Park, winner of the Newbery Medal for her book A Single Shard, spoke movingly of learning a bit of Korean history that she hadn’t known from her Korean-born parents: during the Japanese occupation of WWII, all Koreans were forced to drop their Korean names and assume Japanese ones. From this awful symbolic fact, she spun her novel When My Name Was Keoko, the tale of a girl who lived through this little-discussed chapter of Korean history. Park said that the old adage “write what you know” doesn’t work for her: “Maybe because I know so little,” she said with a laugh. “I prefer write what you want to know.” This novel helped her do that. She also shared with the audience that the book is being translated into Japanese and published there and that that is one of her “proudest accomplishments.” Unfortunately, there is still a great silence in Japan about the country’s aggressive acts towards other nations during WWII—the publication of a book like Park’s there is a significant moment in world literature.

 

Iweala, author of the critically acclaimed and bestselling Beasts of No Nation, was careful to make it clear that his harrowing tale of a child soldier is carefully imagined and researched fiction and that he is the product of a privileged upbringing in Washington DC to prosperous Nigerian parents (I’m betting he’s had to spend a fair amount of time reminding people that he wasn’t a child soldier himself—so often people want to believe that you have to have lived through a thing to write about it).

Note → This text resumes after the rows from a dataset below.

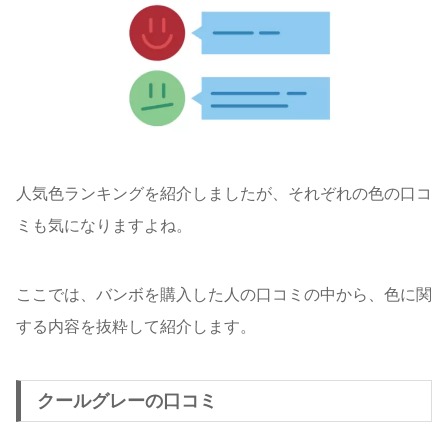
人気色ランキングを紹介しましたが、それぞれの色の口コ
ミも気になりますよね。
ここでは、バンボを購入した人の口コミの中から、色に関
する内容を抜粋して紹介します。
クールグレーの口コミ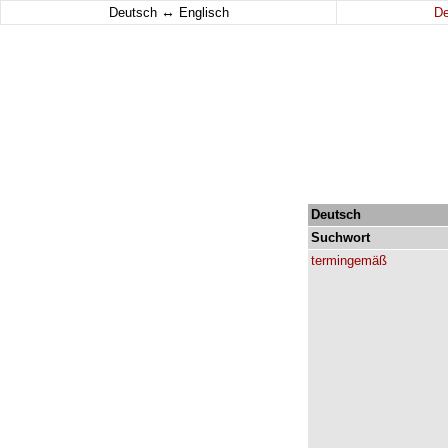
↔
Deutsch
Englisch
D
Deutsch
Suchwort
termingemäß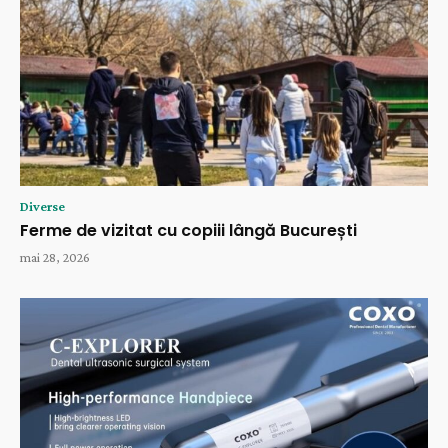
Diverse
Ferme de vizitat cu copiii lângă București
mai 28, 2026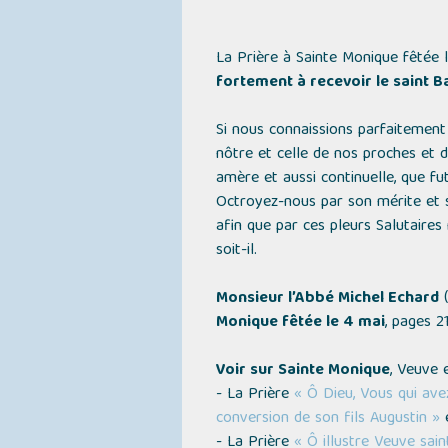
La Prière à Sainte Monique fêtée 
fortement à recevoir le saint 
Si nous connaissions parfaitement
nôtre et celle de nos proches et 
amère et aussi continuelle, que fut 
Octroyez-nous par son mérite et so
afin que par ces pleurs Salutaires 
soit-il.
Monsieur l’Abbé Michel Echard
(
Monique fêtée le 4 mai
, pages 2
Voir sur Sainte Monique
, Veuve 
- La Prière
« Ô Dieu, Vous qui ave
conversion de son fils Augustin »
e
- La Prière
« Ô illustre Veuve sai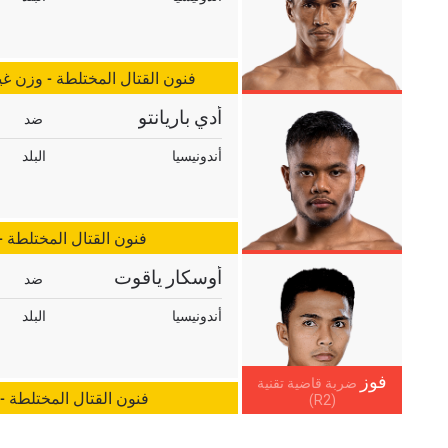
فنون القتال المختلطة - وزن غير
أدي باريانتو
ضد
أندونيسيا
البلد
فنون القتال المختلطة 
أوسكار ياقوت
ضد
أندونيسيا
البلد
فوز
ضربة قاضية تقنية
فنون القتال المختلطة -
(R2)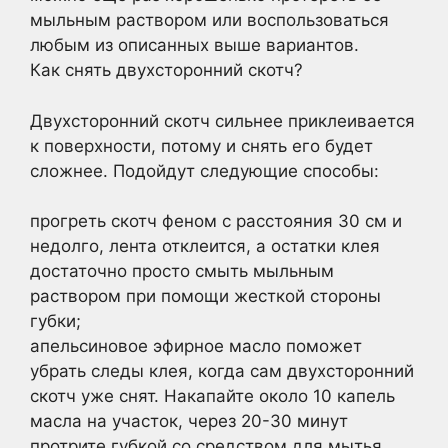
мыльным раствором или воспользоваться
любым из описанных выше вариантов.
Как снять двухсторонний скотч?
Двухсторонний скотч сильнее приклеивается
к поверхности, потому и снять его будет
сложнее. Подойдут следующие способы:
прогреть скотч феном с расстояния 30 см и
недолго, лента отклеится, а остатки клея
достаточно просто смыть мыльным
раствором при помощи жесткой стороны
губки;
апельсиновое эфирное масло поможет
убрать следы клея, когда сам двухсторонний
скотч уже снят. Накапайте около 10 капель
масла на участок, через 20-30 минут
протрите губкой со средством для мытья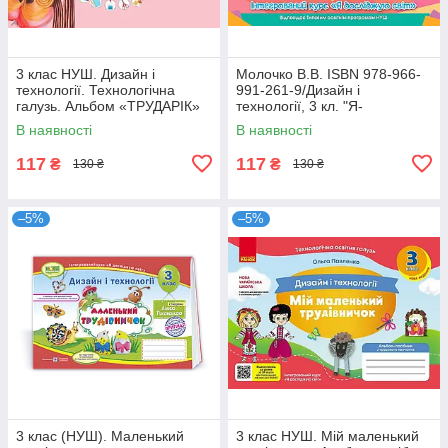
3 клас НУШ. Дизайн і
Молочко В.В. ISBN 978-966-
технології. Технологічна
991-261-9/Дизайн і
галузь. Альбом «ТРУДАРІК»
технології, 3 кл. "Я-
(Смалюх М.П.), Генеза
Трудівничок"
В наявності
В наявності
117
117
₴
₴
130 ₴
130 ₴
–5%
–5%
3 клас (НУШ). Маленький
3 клас НУШ. Мій маленький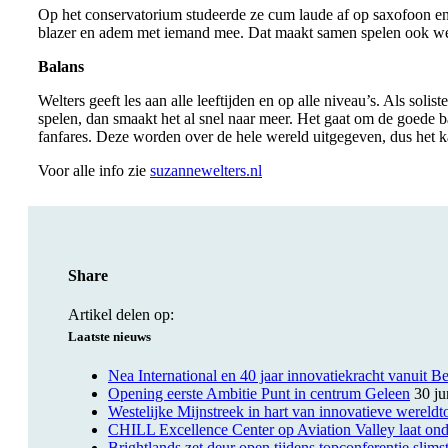
Op het conservatorium studeerde ze cum laude af op saxofoon en p
blazer en adem met iemand mee. Dat maakt samen spelen ook we
Balans
Welters geeft les aan alle leeftijden en op alle niveau’s. Als so
spelen, dan smaakt het al snel naar meer. Het gaat om de goede 
fanfares. Deze worden over de hele wereld uitgegeven, dus het k
Voor alle info zie
suzannewelters.nl
Share
Artikel delen op:
Laatste nieuws
Nea International en 40 jaar innovatiekracht vanuit B
Opening eerste Ambitie Punt in centrum Geleen
30 ju
Westelijke Mijnstreek in hart van innovatieve wereldt
CHILL Excellence Center op Aviation Valley laat onde
Brightlands zet deur open tijdens topconferentie slimst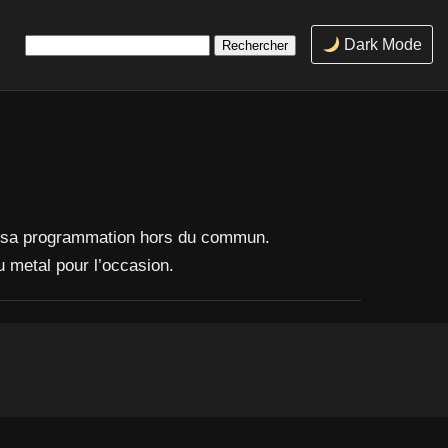
Rechercher :
Dark Mode
 et sa programmation hors du commun.
u metal pour l’occasion.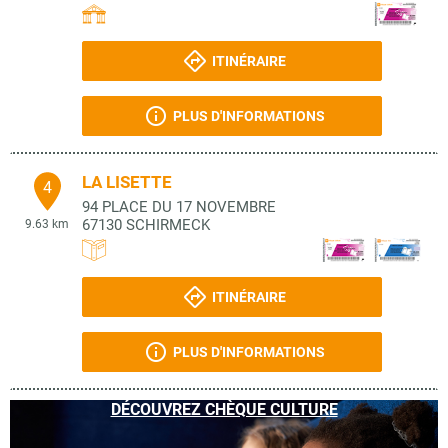
ITINÉRAIRE
PLUS D'INFORMATIONS
LA LISETTE
4
94 PLACE DU 17 NOVEMBRE
67130
SCHIRMECK
9.63 km
ITINÉRAIRE
PLUS D'INFORMATIONS
DÉCOUVREZ CHÈQUE CULTURE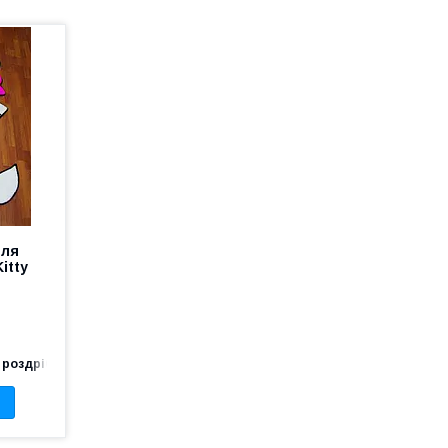
для
Kitty
 роздріб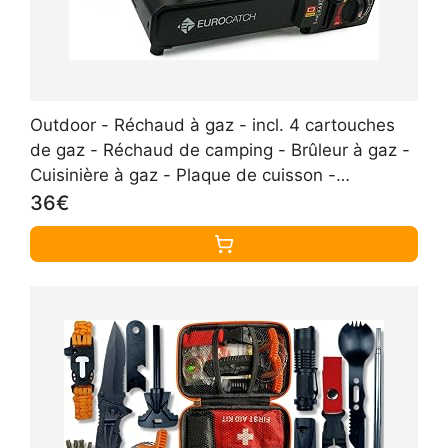
Outdoor - Réchaud à gaz - incl. 4 cartouches
de gaz - Réchaud de camping - Brûleur à gaz -
Cuisinière à gaz - Plaque de cuisson -
Cuisinière - Mallette de transport
36€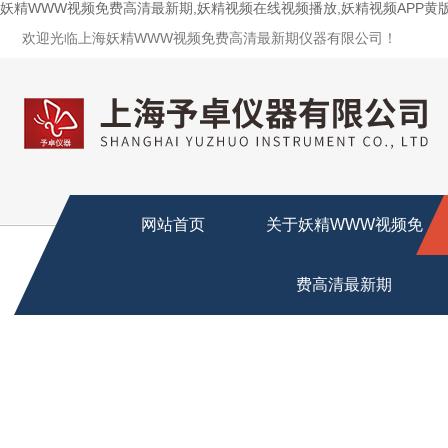
妖精WWW视频免费高清最新期,妖精视频在线视频播放,妖精视频APP黄
欢迎光临上海妖精WWW视频免费高清最新期仪器有限公司！
网站首页
关于妖精WWW视频免
费高清最新期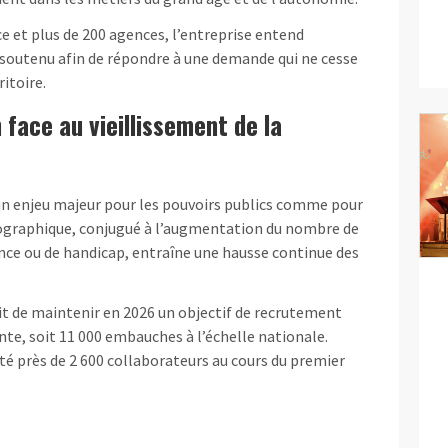
e et plus de 200 agences, l’entreprise entend
soutenu afin de répondre à une demande qui ne cesse
itoire.
 face au vieillissement de la
un enjeu majeur pour les pouvoirs publics comme pour
mographique, conjugué à l’augmentation du nombre de
ce ou de handicap, entraîne une hausse continue des
it de maintenir en 2026 un objectif de recrutement
nte, soit 11 000 embauches à l’échelle nationale.
uté près de 2 600 collaborateurs au cours du premier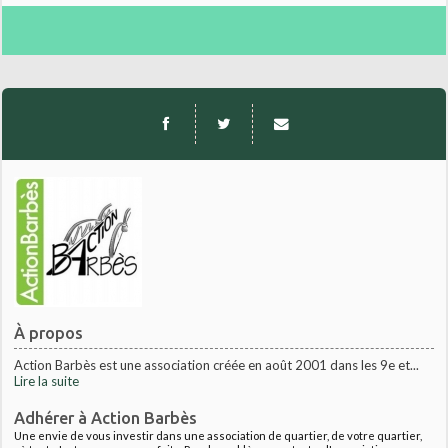
À propos
Action Barbès est une association créée en août 2001 dans les 9e et...
Lire la suite
Adhérer à Action Barbès
Une envie de vous investir dans une association de quartier, de votre quartier,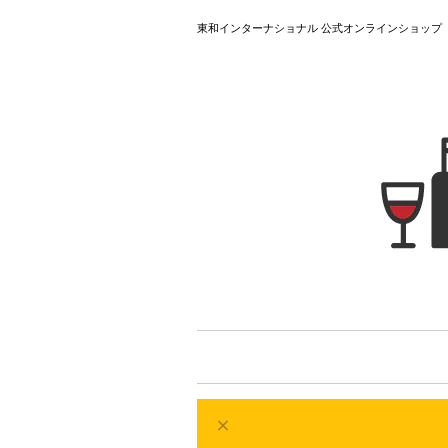
東和インターナショナル 公式オンラインショップ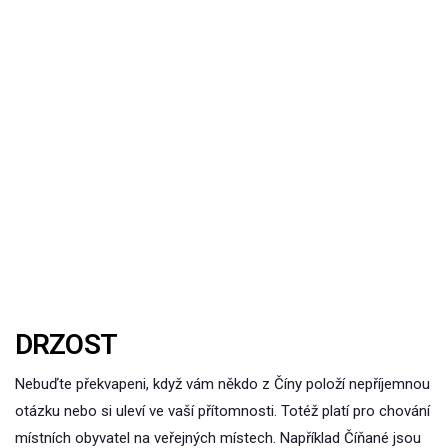
DRZOST
Nebuďte překvapeni, když vám někdo z Číny položí nepříjemnou
otázku nebo si uleví ve vaší přítomnosti. Totéž platí pro chování
místních obyvatel na veřejných místech. Například Číňané jsou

He told of being inspired to think about writing the book at the age of 16 (not so long ago—he’s 24 now!) when he came home from track practice and spotted a magazine article about child soldiers. He then pursued the idea through college (Beasts is his thesis), speaking to refugees from Sierra Leone that he met during trips to Nigeria and asking his parents for their memories of the Nigerian civil war of the 1960’s. He said that he wrote the book “out of a desire to find out what makes people kill, rape and destroy.”

 

Beah needs little introduction. His memoir, A Long Way Gone, is a number one New York Times bestseller. To look at his gentle face and hear his soft-spoken manner is to be astonished at the horrors that human beings can perpetrate on one another and the miracles that can sometimes be affected through love and continued support. Since he was rescued at the age of 14 from his life as a drugged killer, he has made a remarkable shift, working nonstop to help other children who are living through what he lived through—too many of them without getting the help he received. He urged the students (as did both other panelists)  not to fall victim to the provincialism that Americans so often harbor. When he asked if any of the students knew where Sierra Leone was, he only got a few replies. And when he asked why they knew about the country they said, respectively, "A Kanye West song" and "Blood Diamond." He urged the young audience to inform themselves through reading his book and others about this issue but then to take action through UNICEF or the UN or other international organizations. He described himself as a children’s activist, not a writer. And while he writes beautifully, it’s easy to see that the next step, taking the work off the page, is crucial for him. As it is for us all.



After the event, I asked my son what he thought. In his 12 year old way, he said, "I thought it was okay." But he also asked me to be sure to get a copy of Park's book. And later when we went to Starbucks for a snack and saw Beah's book there, he smiled a little. When he's a little older, I'll make sure he reads it.